TL;DR - Mind your data.
Web frameworks like Ruby on Rails or Django do a great job abstracting a lot of complex problems from us developers. From validations to migrations, we just need to add a few more lines to our code and things will work just fine most of the time. This usually cause a huge disconnect from the database layer (specially for new developers) and is the main reason for data inconsistency and lack of performance in the long run.
We will investigate the process of adding new validations (not tied to the database) to an existing project and how to deal with our current data. These scenarios can happen in any language/framework, so I will not focus in specifics. Let’s begin.
I want to add a new validation, what should I do?
Nothing wrong with that, business rules tend to evolve all the time and we can’t possibly anticipate and model everything right in just one go. This means that we will already have data stored somewhere though, and this usually complicate things. Let’s start with the happy path:
- Query your database and check if all your current data conforms with the new validation.
- It does?!
- Add the new validation.
But what if my current data does not conform to the new validation?
This can happen in a lot of situations, for example, when you want to enforce uniqueness, but your column has duplicate values. Or maybe you don’t want to allow NULLs, but you already have a few. The list goes on, the takeaway here is that we are enforcing something in our application, but not in our database. Here comes our second best scenario:
- Can you adjust your current data?
- Yes?!
- Make sure active code paths can’t create any more invalid data.

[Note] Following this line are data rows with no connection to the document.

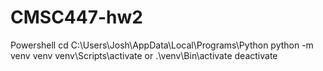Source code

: # CMSC447-hw2
Powershell
cd C:\Users\Josh\AppData\Local\Programs\Python
python -m venv venv
venv\Scripts\activate or .\venv\Bin\activate
deactivate
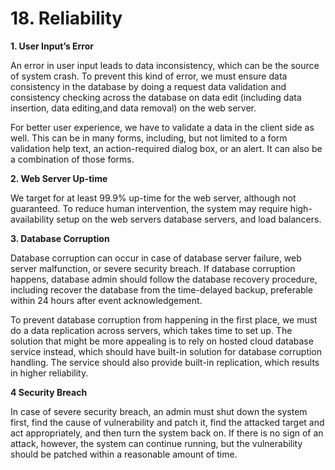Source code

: # 18. Reliability
**1. User Input’s Error**

An error in user input leads to data inconsistency, which can be the source of system crash. To prevent this kind of error, we must ensure data consistency in the database by doing a request data validation and consistency checking across the database on data edit (including data insertion, data editing,and data removal) on the web server.

For better user experience, we have to validate a data in the client side as well. This can be in many forms, including, but not limited to a form validation help text, an action-required dialog box, or an alert. It can also be a combination of those forms.

**2. Web Server Up-time**

We target for at least 99.9% up-time for the web server, although not guaranteed. To reduce human intervention, the system may require high-availability setup on the web servers database servers, and load balancers.

**3. Database Corruption**

Database corruption can occur in case of database server failure, web server malfunction, or severe security breach. If database corruption happens, database admin should follow the database recovery procedure, including recover the database from the time-delayed backup, preferable within 24 hours after event acknowledgement.

To prevent database corruption from happening in the first place, we must do a data replication across servers, which takes time to set up. The solution that might be more appealing is to rely on hosted cloud database service instead, which should have built-in solution for database corruption handling. The service should also provide built-in replication, which results in higher reliability.

**4 Security Breach**

In case of severe security breach, an admin must shut down the system first, find the cause of vulnerability and patch it, find the attacked target and act appropriately, and then turn the system back on. If there is no sign of an attack, however, the system can continue running, but the vulnerability should be patched within a reasonable amount of time.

- Create a maintenance script and run it.
- Query your database again and check if all your data conforms with the new
validation.
- Yes? Add the new validation.
- No? Back to step 1.
Step 5 is really important, always query your database after trying to adjust your data, it’s surprisingly easy to miss some edge cases.
My data does not conform to the new validation and I can’t backfill! ;(
This is tricky, sorry to hear that! In these cases we will be forced to live with inconsistent data for a while. This situation is very particular for each project, but what usually happens is that the project will rely on their users to update the data by enforcing the new rules in the web form or API. This means we can have invalid that in our database for a long period, which is always bad.
If this data is critical we can ask our users to adjust it for us, but we should avoid annoying our users as much as possible.
See you in the next post!